■ WHAT YOU WILL DO ■
Copy out the records that appear below, exactly as each one reads.

___

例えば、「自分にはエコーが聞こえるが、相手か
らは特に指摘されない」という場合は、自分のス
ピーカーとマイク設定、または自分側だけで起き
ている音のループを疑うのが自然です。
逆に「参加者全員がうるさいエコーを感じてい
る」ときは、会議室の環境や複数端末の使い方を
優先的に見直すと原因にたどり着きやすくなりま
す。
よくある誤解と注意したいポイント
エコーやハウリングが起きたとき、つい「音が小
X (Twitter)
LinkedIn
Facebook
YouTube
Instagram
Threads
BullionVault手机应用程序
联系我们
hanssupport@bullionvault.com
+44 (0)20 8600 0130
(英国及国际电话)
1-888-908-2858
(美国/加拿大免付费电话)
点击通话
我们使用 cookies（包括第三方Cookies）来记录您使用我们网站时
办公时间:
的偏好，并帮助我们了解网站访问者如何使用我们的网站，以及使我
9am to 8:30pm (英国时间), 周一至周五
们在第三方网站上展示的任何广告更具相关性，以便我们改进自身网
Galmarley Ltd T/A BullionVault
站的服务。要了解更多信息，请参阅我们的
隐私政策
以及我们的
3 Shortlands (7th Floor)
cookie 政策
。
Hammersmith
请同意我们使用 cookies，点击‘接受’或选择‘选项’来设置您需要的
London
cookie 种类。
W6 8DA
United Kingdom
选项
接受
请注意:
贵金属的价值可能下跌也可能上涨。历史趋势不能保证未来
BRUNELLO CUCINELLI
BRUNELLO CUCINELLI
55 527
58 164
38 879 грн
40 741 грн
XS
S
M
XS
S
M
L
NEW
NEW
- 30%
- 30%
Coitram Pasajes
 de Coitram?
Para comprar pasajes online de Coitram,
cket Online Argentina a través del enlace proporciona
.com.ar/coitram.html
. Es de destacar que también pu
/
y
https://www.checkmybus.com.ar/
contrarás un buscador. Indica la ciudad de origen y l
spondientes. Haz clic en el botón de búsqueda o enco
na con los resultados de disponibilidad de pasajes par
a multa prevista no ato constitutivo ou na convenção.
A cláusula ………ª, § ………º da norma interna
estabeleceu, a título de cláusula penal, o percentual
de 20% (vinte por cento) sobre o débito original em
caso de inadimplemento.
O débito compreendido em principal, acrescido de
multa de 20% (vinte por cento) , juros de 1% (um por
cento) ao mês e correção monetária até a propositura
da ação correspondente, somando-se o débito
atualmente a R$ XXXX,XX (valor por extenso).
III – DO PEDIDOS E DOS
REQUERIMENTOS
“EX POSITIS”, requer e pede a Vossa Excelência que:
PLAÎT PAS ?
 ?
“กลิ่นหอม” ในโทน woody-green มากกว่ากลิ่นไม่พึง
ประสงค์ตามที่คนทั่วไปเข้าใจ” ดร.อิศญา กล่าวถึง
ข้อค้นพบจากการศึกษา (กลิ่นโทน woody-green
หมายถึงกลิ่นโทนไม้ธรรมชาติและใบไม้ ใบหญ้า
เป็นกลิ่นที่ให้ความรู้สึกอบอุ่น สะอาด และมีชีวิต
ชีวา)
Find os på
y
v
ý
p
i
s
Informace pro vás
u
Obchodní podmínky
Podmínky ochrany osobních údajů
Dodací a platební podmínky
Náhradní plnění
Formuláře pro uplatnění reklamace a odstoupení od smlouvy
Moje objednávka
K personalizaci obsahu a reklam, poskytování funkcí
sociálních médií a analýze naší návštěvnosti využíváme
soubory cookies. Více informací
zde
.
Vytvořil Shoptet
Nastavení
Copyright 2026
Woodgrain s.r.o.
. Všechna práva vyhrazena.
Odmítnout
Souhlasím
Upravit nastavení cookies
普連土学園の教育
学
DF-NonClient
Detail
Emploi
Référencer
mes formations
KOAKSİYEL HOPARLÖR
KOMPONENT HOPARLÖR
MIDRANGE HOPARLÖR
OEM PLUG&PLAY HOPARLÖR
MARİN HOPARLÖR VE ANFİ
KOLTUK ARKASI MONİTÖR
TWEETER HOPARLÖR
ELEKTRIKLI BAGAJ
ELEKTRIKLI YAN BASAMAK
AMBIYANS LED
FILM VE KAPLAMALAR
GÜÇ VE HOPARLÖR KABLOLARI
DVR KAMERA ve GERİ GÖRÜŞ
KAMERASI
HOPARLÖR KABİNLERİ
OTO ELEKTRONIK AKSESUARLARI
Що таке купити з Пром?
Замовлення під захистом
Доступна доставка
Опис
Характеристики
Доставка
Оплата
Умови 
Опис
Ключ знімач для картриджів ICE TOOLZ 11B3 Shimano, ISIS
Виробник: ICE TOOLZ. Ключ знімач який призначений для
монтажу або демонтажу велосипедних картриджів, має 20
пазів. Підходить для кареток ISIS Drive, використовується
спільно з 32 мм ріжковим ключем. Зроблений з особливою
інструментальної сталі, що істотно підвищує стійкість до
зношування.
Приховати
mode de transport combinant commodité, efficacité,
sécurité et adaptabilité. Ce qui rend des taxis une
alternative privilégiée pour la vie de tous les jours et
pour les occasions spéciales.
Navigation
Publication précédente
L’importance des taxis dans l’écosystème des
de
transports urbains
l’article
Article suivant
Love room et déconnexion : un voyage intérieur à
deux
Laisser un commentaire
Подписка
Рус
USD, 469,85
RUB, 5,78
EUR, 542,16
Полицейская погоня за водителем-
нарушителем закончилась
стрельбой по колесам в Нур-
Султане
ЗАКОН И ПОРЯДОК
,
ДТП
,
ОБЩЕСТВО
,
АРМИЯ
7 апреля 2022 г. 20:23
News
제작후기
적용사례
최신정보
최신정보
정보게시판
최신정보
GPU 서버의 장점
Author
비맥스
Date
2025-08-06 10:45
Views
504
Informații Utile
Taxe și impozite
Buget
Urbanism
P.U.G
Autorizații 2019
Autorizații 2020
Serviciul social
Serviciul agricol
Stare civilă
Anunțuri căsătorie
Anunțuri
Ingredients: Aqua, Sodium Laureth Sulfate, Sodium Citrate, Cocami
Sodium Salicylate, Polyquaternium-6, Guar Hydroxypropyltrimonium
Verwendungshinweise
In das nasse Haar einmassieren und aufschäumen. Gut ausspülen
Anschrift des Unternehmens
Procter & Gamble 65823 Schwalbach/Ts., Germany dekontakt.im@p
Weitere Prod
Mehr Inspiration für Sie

___

■ RESPONSE TO THE TASK ■
例えば、「自分にはエコーが聞こえるが、相手か
らは特に指摘されない」という場合は、自分のス
ピーカーとマイク設定、または自分側だけで起き
ている音のループを疑うのが自然です。
逆に「参加者全員がうるさいエコーを感じてい
る」ときは、会議室の環境や複数端末の使い方を
優先的に見直すと原因にたどり着きやすくなりま
す。
よくある誤解と注意したいポイント
エコーやハウリングが起きたとき、つい「音が小
X (Twitter)
LinkedIn
Facebook
YouTube
Instagram
Threads
BullionVault手机应用程序
联系我们
hanssupport@bullionvault.com
+44 (0)20 8600 0130
(英国及国际电话)
1-888-908-2858
(美国/加拿大免付费电话)
点击通话
我们使用 cookies（包括第三方Cookies）来记录您使用我们网站时
办公时间:
的偏好，并帮助我们了解网站访问者如何使用我们的网站，以及使我
9am to 8:30pm (英国时间), 周一至周五
们在第三方网站上展示的任何广告更具相关性，以便我们改进自身网
Galmarley Ltd T/A BullionVault
站的服务。要了解更多信息，请参阅我们的
隐私政策
以及我们的
3 Shortlands (7th Floor)
cookie 政策
。
Hammersmith
请同意我们使用 cookies，点击‘接受’或选择‘选项’来设置您需要的
London
cookie 种类。
W6 8DA
United Kingdom
选项
接受
请注意:
贵金属的价值可能下跌也可能上涨。历史趋势不能保证未来
BRUNELLO CUCINELLI
BRUNELLO CUCINELLI
55 527
58 164
38 879 грн
40 741 грн
XS
S
M
XS
S
M
L
NEW
NEW
- 30%
- 30%
Coitram Pasajes
 de Coitram?
Para comprar pasajes online de Coitram,
cket Online Argentina a través del enlace proporciona
.com.ar/coitram.html
. Es de destacar que también pu
/
y
https://www.checkmybus.com.ar/
contrarás un buscador. Indica la ciudad de origen y l
spondientes. Haz clic en el botón de búsqueda o enco
na con los resultados de disponibilidad de pasajes par
a multa prevista no ato constitutivo ou na convenção.
A cláusula ………ª, § ………º da norma interna
estabeleceu, a título de cláusula penal, o percentual
de 20% (vinte por cento) sobre o débito original em
caso de inadimplemento.
O débito compreendido em principal, acrescido de
multa de 20% (vinte por cento) , juros de 1% (um por
cento) ao mês e correção monetária até a propositura
da ação correspondente, somando-se o débito
atualmente a R$ XXXX,XX (valor por extenso).
III – DO PEDIDOS E DOS
REQUERIMENTOS
“EX POSITIS”, requer e pede a Vossa Excelência que:
PLAÎT PAS ?
 ?
“กลิ่นหอม” ในโทน woody-green มากกว่ากลิ่นไม่พึง
ประสงค์ตามที่คนทั่วไปเข้าใจ” ดร.อิศญา กล่าวถึง
ข้อค้นพบจากการศึกษา (กลิ่นโทน woody-green
หมายถึงกลิ่นโทนไม้ธรรมชาติและใบไม้ ใบหญ้า
เป็นกลิ่นที่ให้ความรู้สึกอบอุ่น สะอาด และมีชีวิต
ชีวา)
Find os på
y
v
ý
p
i
s
Informace pro vás
u
Obchodní podmínky
Podmínky ochrany osobních údajů
Dodací a platební podmínky
Náhradní plnění
Formuláře pro uplatnění reklamace a odstoupení od smlouvy
Moje objednávka
K personalizaci obsahu a reklam, poskytování funkcí
sociálních médií a analýze naší návštěvnosti využíváme
soubory cookies. Více informací
zde
.
Vytvořil Shoptet
Nastavení
Copyright 2026
Woodgrain s.r.o.
. Všechna práva vyhrazena.
Odmítnout
Souhlasím
Upravit nastavení cookies
普連土学園の教育
学
DF-NonClient
Detail
Emploi
Référencer
mes formations
KOAKSİYEL HOPARLÖR
KOMPONENT HOPARLÖR
MIDRANGE HOPARLÖR
OEM PLUG&PLAY HOPARLÖR
MARİN HOPARLÖR VE ANFİ
KOLTUK ARKASI MONİTÖR
TWEETER HOPARLÖR
ELEKTRIKLI BAGAJ
ELEKTRIKLI YAN BASAMAK
AMBIYANS LED
FILM VE KAPLAMALAR
GÜÇ VE HOPARLÖR KABLOLARI
DVR KAMERA ve GERİ GÖRÜŞ
KAMERASI
HOPARLÖR KABİNLERİ
OTO ELEKTRONIK AKSESUARLARI
Що таке купити з Пром?
Замовлення під захистом
Доступна доставка
Опис
Характеристики
Доставка
Оплата
Умови 
Опис
Ключ знімач для картриджів ICE TOOLZ 11B3 Shimano, ISIS
Виробник: ICE TOOLZ. Ключ знімач який призначений для
монтажу або демонтажу велосипедних картриджів, має 20
пазів. Підходить для кареток ISIS Drive, використовується
спільно з 32 мм ріжковим ключем. Зроблений з особливою
інструментальної сталі, що істотно підвищує стійкість до
зношування.
Приховати
mode de transport combinant commodité, efficacité,
sécurité et adaptabilité. Ce qui rend des taxis une
alternative privilégiée pour la vie de tous les jours et
pour les occasions spéciales.
Navigation
Publication précédente
L’importance des taxis dans l’écosystème des
de
transports urbains
l’article
Article suivant
Love room et déconnexion : un voyage intérieur à
deux
Laisser un commentaire
Подписка
Рус
USD, 469,85
RUB, 5,78
EUR, 542,16
Полицейская погоня за водителем-
нарушителем закончилась
стрельбой по колесам в Нур-
Султане
ЗАКОН И ПОРЯДОК
,
ДТП
,
ОБЩЕСТВО
,
АРМИЯ
7 апреля 2022 г. 20:23
News
제작후기
적용사례
최신정보
최신정보
정보게시판
최신정보
GPU 서버의 장점
Author
비맥스
Date
2025-08-06 10:45
Views
504
Informații Utile
Taxe și impozite
Buget
Urbanism
P.U.G
Autorizații 2019
Autorizații 2020
Serviciul social
Serviciul agricol
Stare civilă
Anunțuri căsătorie
Anunțuri
Ingredients: Aqua, Sodium Laureth Sulfate, Sodium Citrate, Cocami
Sodium Salicylate, Polyquaternium-6, Guar Hydroxypropyltrimonium
Verwendungshinweise
In das nasse Haar einmassieren und aufschäumen. Gut ausspülen
Anschrift des Unternehmens
Procter & Gamble 65823 Schwalbach/Ts., Germany dekontakt.im@p
Weitere Prod
Mehr Inspiration für Sie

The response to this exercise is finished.